On February 5, 1996, the PSC revoked the status of the water system as a public utility. Therefore, from that point forward, the PSC did not have jurisdiction over the water system, see Utah Code Ann. § 54-4-1 (2000), and the 1986 PSC order was no longer binding. Thus, we now interpret the Dansies' rights and obligations under the Well Lease according to its plain language, which, as amended, states:
Dansie shall have the right to receive up to five (5) residential hook-ups on to the water system on the Dansie property for members of his immediate family without any payment of hook-up fees and shall further have the right to receive up to 12 million (12,000,000) gallons of water per year from the combined water system at no cost for culinary and yard irrigation use. . . .
The Well Lease also provides: "Dansie shall further have the right to receive up to fifty (50) residential hook-ups onto the water system on the Dansie property for which no hook-up fees will be charged."
[3] An imbalance in the obligations and rights of the parties is only one factor to be used in determining unconscionability. See Bekins Bar v. Ranch v. Huth, 664 P.2d 455, 461-62 (Utah 1983). A simple imbalance in the contract terms, without more, does not invalidate a contract. See id. at 459 ("With a few exceptions, it is still axiomatic in contract law that persons dealing at arm's length are entitled to contract on their own terms without the intervention of the courts for the purpose of relieving one side or the other from the effects of a bad bargain. Parties should be permitted to enter into contracts that actually may be unreasonable or which may lead to hardship on one side." (citation and internal quotation marks omitted)).
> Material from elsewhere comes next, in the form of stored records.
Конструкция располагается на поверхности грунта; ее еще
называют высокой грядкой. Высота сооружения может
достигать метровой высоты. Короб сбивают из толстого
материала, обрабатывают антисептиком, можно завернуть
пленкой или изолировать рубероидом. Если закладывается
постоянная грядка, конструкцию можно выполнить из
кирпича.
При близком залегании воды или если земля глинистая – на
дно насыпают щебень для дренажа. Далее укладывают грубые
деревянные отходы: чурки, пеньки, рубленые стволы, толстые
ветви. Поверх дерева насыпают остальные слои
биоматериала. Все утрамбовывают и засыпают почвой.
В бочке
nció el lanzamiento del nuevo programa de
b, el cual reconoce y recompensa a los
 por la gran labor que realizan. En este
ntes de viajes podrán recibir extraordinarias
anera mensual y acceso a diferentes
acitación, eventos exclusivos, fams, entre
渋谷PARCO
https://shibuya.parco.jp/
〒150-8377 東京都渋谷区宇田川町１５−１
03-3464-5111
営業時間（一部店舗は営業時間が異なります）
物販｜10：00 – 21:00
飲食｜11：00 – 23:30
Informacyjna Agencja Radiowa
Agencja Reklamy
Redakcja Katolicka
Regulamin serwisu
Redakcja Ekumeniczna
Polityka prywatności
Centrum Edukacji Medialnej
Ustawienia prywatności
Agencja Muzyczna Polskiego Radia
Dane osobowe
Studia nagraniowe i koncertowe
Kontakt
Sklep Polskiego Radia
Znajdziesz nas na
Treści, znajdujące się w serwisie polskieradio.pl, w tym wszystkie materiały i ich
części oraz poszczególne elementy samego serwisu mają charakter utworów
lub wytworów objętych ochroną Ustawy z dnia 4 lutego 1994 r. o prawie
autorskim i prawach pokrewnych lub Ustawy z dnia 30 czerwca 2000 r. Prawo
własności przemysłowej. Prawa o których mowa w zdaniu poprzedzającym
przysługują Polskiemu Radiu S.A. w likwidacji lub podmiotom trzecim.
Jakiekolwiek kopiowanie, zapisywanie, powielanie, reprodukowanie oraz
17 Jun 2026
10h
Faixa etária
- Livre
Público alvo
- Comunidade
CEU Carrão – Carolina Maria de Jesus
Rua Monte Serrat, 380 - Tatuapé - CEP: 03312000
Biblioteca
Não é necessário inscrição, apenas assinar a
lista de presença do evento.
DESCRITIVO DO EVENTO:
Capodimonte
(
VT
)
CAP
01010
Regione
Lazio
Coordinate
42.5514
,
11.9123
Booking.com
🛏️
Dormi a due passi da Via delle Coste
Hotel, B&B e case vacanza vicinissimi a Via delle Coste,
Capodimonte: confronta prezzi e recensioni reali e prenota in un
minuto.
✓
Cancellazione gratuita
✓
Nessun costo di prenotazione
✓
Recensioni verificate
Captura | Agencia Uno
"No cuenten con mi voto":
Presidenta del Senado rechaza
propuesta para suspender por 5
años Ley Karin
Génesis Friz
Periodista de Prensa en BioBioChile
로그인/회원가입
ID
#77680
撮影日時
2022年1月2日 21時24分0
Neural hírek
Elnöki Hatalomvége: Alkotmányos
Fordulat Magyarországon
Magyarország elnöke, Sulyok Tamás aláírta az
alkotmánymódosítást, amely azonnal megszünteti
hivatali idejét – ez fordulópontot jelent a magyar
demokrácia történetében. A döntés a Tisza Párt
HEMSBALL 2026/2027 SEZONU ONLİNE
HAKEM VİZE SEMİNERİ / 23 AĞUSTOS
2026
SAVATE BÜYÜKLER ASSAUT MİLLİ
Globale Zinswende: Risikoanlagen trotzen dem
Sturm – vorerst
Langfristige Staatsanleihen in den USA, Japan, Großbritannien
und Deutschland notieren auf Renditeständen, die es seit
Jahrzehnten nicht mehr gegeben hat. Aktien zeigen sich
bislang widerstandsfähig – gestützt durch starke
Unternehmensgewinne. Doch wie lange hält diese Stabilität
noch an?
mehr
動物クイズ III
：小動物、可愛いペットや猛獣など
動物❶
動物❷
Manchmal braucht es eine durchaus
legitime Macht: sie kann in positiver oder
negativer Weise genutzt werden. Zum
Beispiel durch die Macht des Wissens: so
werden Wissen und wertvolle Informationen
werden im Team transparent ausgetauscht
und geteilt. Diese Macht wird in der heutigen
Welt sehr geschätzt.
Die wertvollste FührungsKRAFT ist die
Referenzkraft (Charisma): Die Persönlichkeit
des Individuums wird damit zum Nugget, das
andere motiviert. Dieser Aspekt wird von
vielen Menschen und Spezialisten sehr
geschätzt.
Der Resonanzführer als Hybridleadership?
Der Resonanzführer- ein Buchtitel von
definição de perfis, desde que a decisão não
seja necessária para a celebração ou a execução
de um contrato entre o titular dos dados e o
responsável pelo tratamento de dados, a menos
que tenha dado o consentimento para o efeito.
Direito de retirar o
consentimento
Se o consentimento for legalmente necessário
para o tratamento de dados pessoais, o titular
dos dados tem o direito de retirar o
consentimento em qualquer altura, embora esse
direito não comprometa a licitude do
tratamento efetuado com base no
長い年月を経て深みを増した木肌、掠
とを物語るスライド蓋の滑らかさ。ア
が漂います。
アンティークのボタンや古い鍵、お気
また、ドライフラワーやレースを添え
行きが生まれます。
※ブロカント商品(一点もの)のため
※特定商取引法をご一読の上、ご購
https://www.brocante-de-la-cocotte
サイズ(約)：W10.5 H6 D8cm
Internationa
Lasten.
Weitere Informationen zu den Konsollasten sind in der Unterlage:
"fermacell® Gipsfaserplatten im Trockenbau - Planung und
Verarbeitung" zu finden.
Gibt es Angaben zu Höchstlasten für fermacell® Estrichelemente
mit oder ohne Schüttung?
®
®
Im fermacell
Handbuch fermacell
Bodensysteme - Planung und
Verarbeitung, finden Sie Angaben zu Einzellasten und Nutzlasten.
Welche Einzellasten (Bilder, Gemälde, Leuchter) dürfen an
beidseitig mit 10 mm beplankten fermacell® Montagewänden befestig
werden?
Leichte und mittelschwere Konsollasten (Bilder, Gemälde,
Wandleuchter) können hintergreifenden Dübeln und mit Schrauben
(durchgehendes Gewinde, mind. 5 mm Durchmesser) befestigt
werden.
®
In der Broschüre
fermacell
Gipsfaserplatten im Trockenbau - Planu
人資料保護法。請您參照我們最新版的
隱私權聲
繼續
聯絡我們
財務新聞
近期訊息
[4] The Association also argues that the Well Lease is unconscionable as applied to it because it was never a party to the Well Lease and is not a successor or an assign of Bagley. Although we see nothing in the record to indicate that the Association was ever a party to the Well Lease, the Association has failed to preserve this argument. We have reviewed the record references supplied by the Association, but we see no place where this argument was preserved. See State v. Brown, 856 P.2d 358, 361 (Utah Ct.App.1993) ("Utah courts require specific objections in order to bring all claimed errors to the trial court's attention to give the court an opportunity to correct the errors if appropriate. . . . An oblique reference to an issue in the absence of an objection to the trial court's failure to rule on the issue does not put that issue properly before the court." (citations and internal quotation marks omitted)). Further, the Association has not argued any exception to this rule. Thus, we cannot consider this argument in our decision.
[5] Moreover, the Dansies do not directly address the trial court's finding regarding their failure to mitigate, i.e., that other entities had offered to service the Dansies' property. This is another ground for affirmance. See generally Mahmood v. Ross (In re Estate of Ross), 1999 UT 104, ¶ 31, 990 P.2d 933 ("[U]nder the doctrine of avoidable consequences the nonbreaching party has an active duty to mitigate his damages, and he `may not, either by action or inaction, aggravate the injury occasioned by the breach.'" (quoting Utah Farm Prod. Credit Ass'n v. Cox, 627 P.2d 62, 64 (Utah 1981))).
[6] The Association primarily argues that attorney fees are inappropriate under the Well Lease because it is not a "successor" or an "assign" of Bagley. But as we have noted above, see supra note 4, this argument was not preserved below and we will not now reach it on appeal.